:: Data for this exercise ::

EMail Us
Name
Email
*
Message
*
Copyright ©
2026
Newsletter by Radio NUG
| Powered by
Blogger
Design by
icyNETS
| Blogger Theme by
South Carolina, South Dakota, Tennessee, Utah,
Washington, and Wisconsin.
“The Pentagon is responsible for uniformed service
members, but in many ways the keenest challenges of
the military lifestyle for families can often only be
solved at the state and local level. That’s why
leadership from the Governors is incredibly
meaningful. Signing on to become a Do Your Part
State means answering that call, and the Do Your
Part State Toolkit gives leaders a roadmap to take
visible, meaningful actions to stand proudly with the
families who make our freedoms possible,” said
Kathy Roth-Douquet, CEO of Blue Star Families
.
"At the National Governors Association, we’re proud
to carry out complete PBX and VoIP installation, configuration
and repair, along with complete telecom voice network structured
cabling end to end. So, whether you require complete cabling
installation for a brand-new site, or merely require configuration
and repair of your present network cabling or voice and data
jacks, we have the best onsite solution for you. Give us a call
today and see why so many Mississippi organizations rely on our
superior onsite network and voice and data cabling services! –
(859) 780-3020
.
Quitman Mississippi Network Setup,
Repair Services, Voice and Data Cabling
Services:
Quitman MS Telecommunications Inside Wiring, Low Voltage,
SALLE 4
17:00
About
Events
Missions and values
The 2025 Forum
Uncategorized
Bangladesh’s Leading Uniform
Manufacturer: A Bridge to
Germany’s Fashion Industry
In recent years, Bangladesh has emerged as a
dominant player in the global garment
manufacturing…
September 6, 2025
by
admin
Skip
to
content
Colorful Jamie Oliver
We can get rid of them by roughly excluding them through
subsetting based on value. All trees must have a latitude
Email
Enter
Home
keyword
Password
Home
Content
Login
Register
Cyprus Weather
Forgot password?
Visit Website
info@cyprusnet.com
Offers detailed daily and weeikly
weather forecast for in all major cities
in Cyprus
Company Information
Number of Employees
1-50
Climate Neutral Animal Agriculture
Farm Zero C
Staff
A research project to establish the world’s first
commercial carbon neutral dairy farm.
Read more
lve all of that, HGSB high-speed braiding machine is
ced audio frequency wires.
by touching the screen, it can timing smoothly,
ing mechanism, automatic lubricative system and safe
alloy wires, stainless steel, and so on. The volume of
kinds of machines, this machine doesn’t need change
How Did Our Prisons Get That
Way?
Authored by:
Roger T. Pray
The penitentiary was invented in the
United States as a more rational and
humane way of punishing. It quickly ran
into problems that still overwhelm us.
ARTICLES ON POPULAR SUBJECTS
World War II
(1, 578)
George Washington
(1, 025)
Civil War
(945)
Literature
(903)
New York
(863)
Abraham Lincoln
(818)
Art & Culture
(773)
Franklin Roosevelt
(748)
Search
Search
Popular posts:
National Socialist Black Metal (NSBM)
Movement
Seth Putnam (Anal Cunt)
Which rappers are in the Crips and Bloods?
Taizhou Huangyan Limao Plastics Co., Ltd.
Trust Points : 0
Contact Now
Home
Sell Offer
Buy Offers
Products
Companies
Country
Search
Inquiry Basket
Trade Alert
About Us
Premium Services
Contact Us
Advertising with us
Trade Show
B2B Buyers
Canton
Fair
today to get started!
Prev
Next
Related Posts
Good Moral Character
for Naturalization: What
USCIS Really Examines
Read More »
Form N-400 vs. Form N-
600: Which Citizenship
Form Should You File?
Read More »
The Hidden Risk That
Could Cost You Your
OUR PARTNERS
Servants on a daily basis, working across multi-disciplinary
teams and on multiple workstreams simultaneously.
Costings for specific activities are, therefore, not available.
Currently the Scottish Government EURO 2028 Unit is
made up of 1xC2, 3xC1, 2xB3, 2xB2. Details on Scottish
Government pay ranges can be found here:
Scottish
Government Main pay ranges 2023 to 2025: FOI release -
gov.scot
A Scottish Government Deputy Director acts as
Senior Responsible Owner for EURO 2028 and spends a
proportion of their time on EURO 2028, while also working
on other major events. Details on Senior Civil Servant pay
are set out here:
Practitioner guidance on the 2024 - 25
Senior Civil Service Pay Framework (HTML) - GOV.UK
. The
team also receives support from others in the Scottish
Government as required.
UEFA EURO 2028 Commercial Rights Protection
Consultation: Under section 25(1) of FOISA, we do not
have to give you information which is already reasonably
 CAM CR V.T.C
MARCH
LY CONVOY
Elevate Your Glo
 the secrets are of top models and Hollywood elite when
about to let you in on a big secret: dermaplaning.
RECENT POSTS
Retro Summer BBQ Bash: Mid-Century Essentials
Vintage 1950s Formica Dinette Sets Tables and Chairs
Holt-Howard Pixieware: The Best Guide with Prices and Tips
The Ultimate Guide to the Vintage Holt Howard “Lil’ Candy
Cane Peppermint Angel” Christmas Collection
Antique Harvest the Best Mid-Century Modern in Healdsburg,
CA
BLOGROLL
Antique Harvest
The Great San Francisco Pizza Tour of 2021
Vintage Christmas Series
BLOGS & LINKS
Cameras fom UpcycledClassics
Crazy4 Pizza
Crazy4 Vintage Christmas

:::

** Exercise instructions **
Write out all the records again, swapping "Blue Star Families" for "Blue Star Households" wherever it appears and keeping every other word the same.

** Answer to this problem **
EMail Us
Name
Email
*
Message
*
Copyright ©
2026
Newsletter by Radio NUG
| Powered by
Blogger
Design by
icyNETS
| Blogger Theme by
South Carolina, South Dakota, Tennessee, Utah,
Washington, and Wisconsin.
“The Pentagon is responsible for uniformed service
members, but in many ways the keenest challenges of
the military lifestyle for families can often only be
solved at the state and local level. That’s why
leadership from the Governors is incredibly
meaningful. Signing on to become a Do Your Part
State means answering that call, and the Do Your
Part State Toolkit gives leaders a roadmap to take
visible, meaningful actions to stand proudly with the
families who make our freedoms possible,” said
Kathy Roth-Douquet, CEO of Blue Star Households
.
"At the National Governors Association, we’re proud
to carry out complete PBX and VoIP installation, configuration
and repair, along with complete telecom voice network structured
cabling end to end. So, whether you require complete cabling
installation for a brand-new site, or merely require configuration
and repair of your present network cabling or voice and data
jacks, we have the best onsite solution for you. Give us a call
today and see why so many Mississippi organizations rely on our
superior onsite network and voice and data cabling services! –
(859) 780-3020
.
Quitman Mississippi Network Setup,
Repair Services, Voice and Data Cabling
Services:
Quitman MS Telecommunications Inside Wiring, Low Voltage,
SALLE 4
17:00
About
Events
Missions and values
The 2025 Forum
Uncategorized
Bangladesh’s Leading Uniform
Manufacturer: A Bridge to
Germany’s Fashion Industry
In recent years, Bangladesh has emerged as a
dominant player in the global garment
manufacturing…
September 6, 2025
by
admin
Skip
to
content
Colorful Jamie Oliver
We can get rid of them by roughly excluding them through
subsetting based on value. All trees must have a latitude
Email
Enter
Home
keyword
Password
Home
Content
Login
Register
Cyprus Weather
Forgot password?
Visit Website
info@cyprusnet.com
Offers detailed daily and weeikly
weather forecast for in all major cities
in Cyprus
Company Information
Number of Employees
1-50
Climate Neutral Animal Agriculture
Farm Zero C
Staff
A research project to establish the world’s first
commercial carbon neutral dairy farm.
Read more
lve all of that, HGSB high-speed braiding machine is
ced audio frequency wires.
by touching the screen, it can timing smoothly,
ing mechanism, automatic lubricative system and safe
alloy wires, stainless steel, and so on. The volume of
kinds of machines, this machine doesn’t need change
How Did Our Prisons Get That
Way?
Authored by:
Roger T. Pray
The penitentiary was invented in the
United States as a more rational and
humane way of punishing. It quickly ran
into problems that still overwhelm us.
ARTICLES ON POPULAR SUBJECTS
World War II
(1, 578)
George Washington
(1, 025)
Civil War
(945)
Literature
(903)
New York
(863)
Abraham Lincoln
(818)
Art & Culture
(773)
Franklin Roosevelt
(748)
Search
Search
Popular posts:
National Socialist Black Metal (NSBM)
Movement
Seth Putnam (Anal Cunt)
Which rappers are in the Crips and Bloods?
Taizhou Huangyan Limao Plastics Co., Ltd.
Trust Points : 0
Contact Now
Home
Sell Offer
Buy Offers
Products
Companies
Country
Search
Inquiry Basket
Trade Alert
About Us
Premium Services
Contact Us
Advertising with us
Trade Show
B2B Buyers
Canton
Fair
today to get started!
Prev
Next
Related Posts
Good Moral Character
for Naturalization: What
USCIS Really Examines
Read More »
Form N-400 vs. Form N-
600: Which Citizenship
Form Should You File?
Read More »
The Hidden Risk That
Could Cost You Your
OUR PARTNERS
Servants on a daily basis, working across multi-disciplinary
teams and on multiple workstreams simultaneously.
Costings for specific activities are, therefore, not available.
Currently the Scottish Government EURO 2028 Unit is
made up of 1xC2, 3xC1, 2xB3, 2xB2. Details on Scottish
Government pay ranges can be found here:
Scottish
Government Main pay ranges 2023 to 2025: FOI release -
gov.scot
A Scottish Government Deputy Director acts as
Senior Responsible Owner for EURO 2028 and spends a
proportion of their time on EURO 2028, while also working
on other major events. Details on Senior Civil Servant pay
are set out here:
Practitioner guidance on the 2024 - 25
Senior Civil Service Pay Framework (HTML) - GOV.UK
. The
team also receives support from others in the Scottish
Government as required.
UEFA EURO 2028 Commercial Rights Protection
Consultation: Under section 25(1) of FOISA, we do not
have to give you information which is already reasonably
 CAM CR V.T.C
MARCH
LY CONVOY
Elevate Your Glo
 the secrets are of top models and Hollywood elite when
about to let you in on a big secret: dermaplaning.
RECENT POSTS
Retro Summer BBQ Bash: Mid-Century Essentials
Vintage 1950s Formica Dinette Sets Tables and Chairs
Holt-Howard Pixieware: The Best Guide with Prices and Tips
The Ultimate Guide to the Vintage Holt Howard “Lil’ Candy
Cane Peppermint Angel” Christmas Collection
Antique Harvest the Best Mid-Century Modern in Healdsburg,
CA
BLOGROLL
Antique Harvest
The Great San Francisco Pizza Tour of 2021
Vintage Christmas Series
BLOGS & LINKS
Cameras fom UpcycledClassics
Crazy4 Pizza
Crazy4 Vintage Christmas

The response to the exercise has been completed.